As an older teenager, he wrote of his damaging experiences in the school system. He was encouraged by a Sefton worker to send it to the council’s complaints department. In a letter in response to his complaint, "they basically told him it was all his fault". The SEND professional calls it the “most damaging and inhumane letter” she’d ever read.
In response to our reporting, Mhairi Doyle, the council’s Cabinet Member for Children’s Services, told us “a great deal of hard work has gone into delivering the actions in our improvement plan” since the most recent “inadequate” Ofsted report and department was heading “in the right direction”. She added:
“Demand is at unprecedented levels, which is why the Council has committed additional resources to support the delivery of our improvement plans and to address the challenges we face in the recruitment of permanent social workers and in the children’s care market. Improving our service was never just about improving our Ofsted rating, it’s about making sure children benefit from the best services possible, making sure they are safe, protected and inspired to reach their full potential.”
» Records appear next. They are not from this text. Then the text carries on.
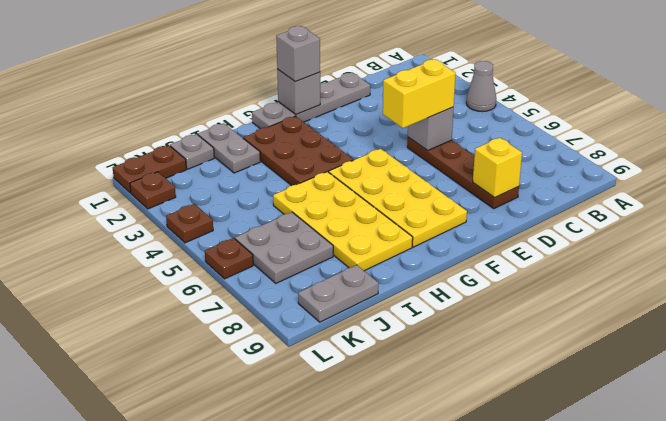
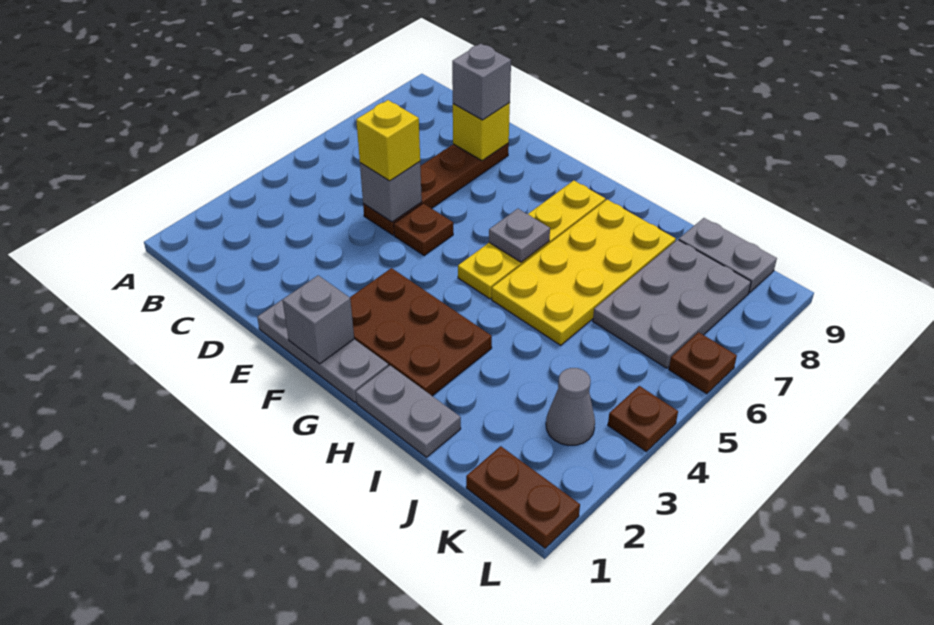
grey cone A4 level 1 -> grey cone K3 level 1
grey plate D1:G1 level 1 -> grey plate E1:G1 level 1
yellow brick D5:E5 level 3 -> yellow brick D5 level 3
grey brick F1 level 3 -> grey brick D8 level 3
yellow plate F5:G8 level 1 -> yellow plate G5:G8 level 1
brown plate G2:H4 level 1 -> brown plate F2:H3 level 1
grey plate I1:I2 level 1 -> grey plate H1:I1 level 1
grey plate J1 level 1 -> grey plate G6 level 2
grey plate J6:K7 level 1 -> grey plate J6:K8 level 1
brown plate L2 level 1 -> brown plate E5 level 1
Sefton isn’t the only struggling council in England, that goes without saying. Cuts to council funding have been brutal in the last 15 years, and worsening services are an inevitable consequence. Only this week Liverpool City Council’s own Children’s Services department was rated “inadequate”. But Sefton has seen a unique degree of failure, and one that coincides in recent years with a huge increase in spending. Pugh speaks plainly about the gravity of the situation. “There but for the grace of God we haven’t had another baby A, but that’s the context we’re in.”
The names of all parents and children quoted in this story have been changed to protect anonymity.
A great article and exactly the type of thing I signed up to the post for. Congrats to all the journalists and everyone else involved in bring this news item to us.
Another excellent example of how long form, local journalism is essential.